====== SELECTED EXTRACT ======

I need to group the year after † char.
The pattern I found useful: †\D*(?<death_year>\d )*
(† 1656
), (ur. 1520, † ok. 1585
) - it works fine
but in this case:
(† 21
VII 1595)
I need to match only the last group of digits
I can rely on )
but those cases are possible: († 1656 ), († 1656? ), († 1656?)
Can you help me figure it out?
CodePudding user response:
You can grab the first 4-digit chunk after than char:
†.*?(?<death_year>\d{4})
See this regex demo. Here, †
is matched first, then .*?
consumes zero or more chars other than line break chars as few as possible, and then (?<death_year>\d{4})
captures four digits.
Although in this case it seems redundant, a check for "exactly four digits" might make it safer:
†.*?\b(?<death_year>\d{4})\b
†.*?(?<!\d)(?<death_year>\d{4})(?!\d)
†(?:.*?\D)??(?<death_year>\d{4})(?!\d)
See the regex demo. Here, \b
fails the match if the four digits have a letter/digit/underscore on either side, (?<!\d)
/(?!\d)
does the same if there is a digit on either side, and the third option does the same as the second except without a lookbehind ((?:.*?\D)??
matches an optional occurrence of any 0 non-linebreak chars as few as possible, and then a non-digit char lazily, so that 4 digits could be captured right after †
).

====== DATA FOR ANALYSIS ======

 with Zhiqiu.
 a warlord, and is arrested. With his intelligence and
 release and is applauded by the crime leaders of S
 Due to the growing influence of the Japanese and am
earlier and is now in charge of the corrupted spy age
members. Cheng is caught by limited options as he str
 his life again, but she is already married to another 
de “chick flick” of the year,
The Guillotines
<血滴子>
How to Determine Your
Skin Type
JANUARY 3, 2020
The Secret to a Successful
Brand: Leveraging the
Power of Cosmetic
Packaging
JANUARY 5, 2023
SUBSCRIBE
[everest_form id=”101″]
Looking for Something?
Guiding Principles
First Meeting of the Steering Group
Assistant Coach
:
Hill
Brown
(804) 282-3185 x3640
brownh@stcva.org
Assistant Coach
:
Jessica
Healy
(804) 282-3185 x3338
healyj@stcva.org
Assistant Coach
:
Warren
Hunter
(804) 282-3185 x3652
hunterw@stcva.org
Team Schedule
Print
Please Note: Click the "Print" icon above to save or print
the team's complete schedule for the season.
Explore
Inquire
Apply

======
====== DATA FOR ANALYSIS ======

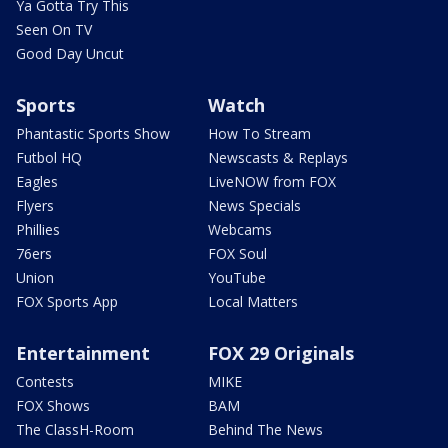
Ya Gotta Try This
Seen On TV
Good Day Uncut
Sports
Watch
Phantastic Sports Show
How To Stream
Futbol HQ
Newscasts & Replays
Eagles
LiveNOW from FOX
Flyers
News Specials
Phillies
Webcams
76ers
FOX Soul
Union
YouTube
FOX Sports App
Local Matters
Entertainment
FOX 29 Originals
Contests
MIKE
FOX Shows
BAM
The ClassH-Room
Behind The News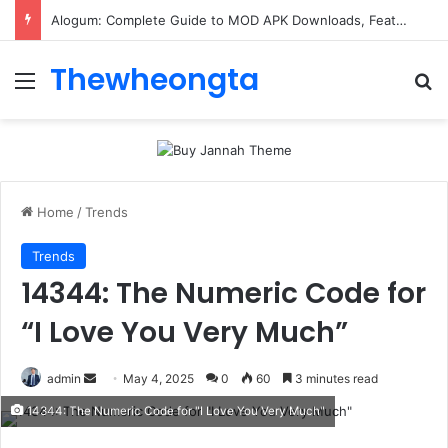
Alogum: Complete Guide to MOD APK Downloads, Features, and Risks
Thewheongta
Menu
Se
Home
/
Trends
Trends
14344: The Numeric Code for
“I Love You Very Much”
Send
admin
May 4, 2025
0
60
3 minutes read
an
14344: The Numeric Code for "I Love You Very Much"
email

======
====== DATA FOR ANALYSIS ======

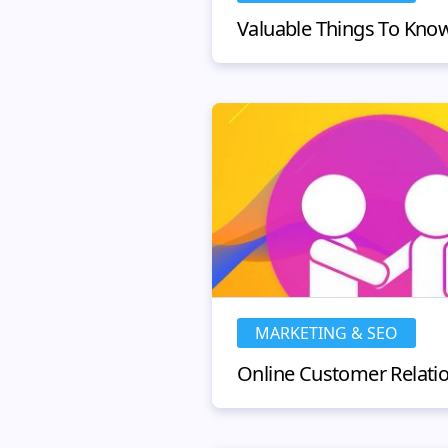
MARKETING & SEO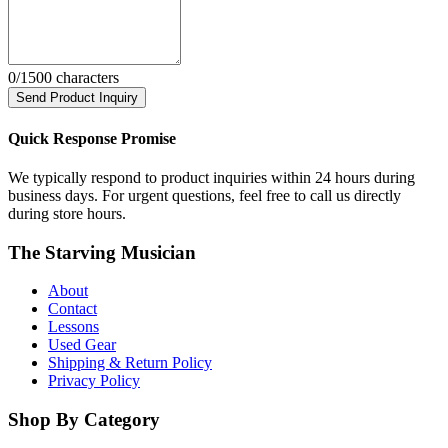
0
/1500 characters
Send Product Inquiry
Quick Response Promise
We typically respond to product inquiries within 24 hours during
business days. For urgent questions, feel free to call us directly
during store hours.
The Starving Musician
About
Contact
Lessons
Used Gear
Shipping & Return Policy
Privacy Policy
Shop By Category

======

▶ WORK REQUEST: Rewrite the regex thread starting at the words "I need to match" and stopping after "figure it out?", with "last group of digits" replaced by "final group of digits".

▶ ANSWER BELOW:
I need to match only the final group of digits
I can rely on )
but those cases are possible: († 1656 ), († 1656? ), († 1656?)
Can you help me figure it out?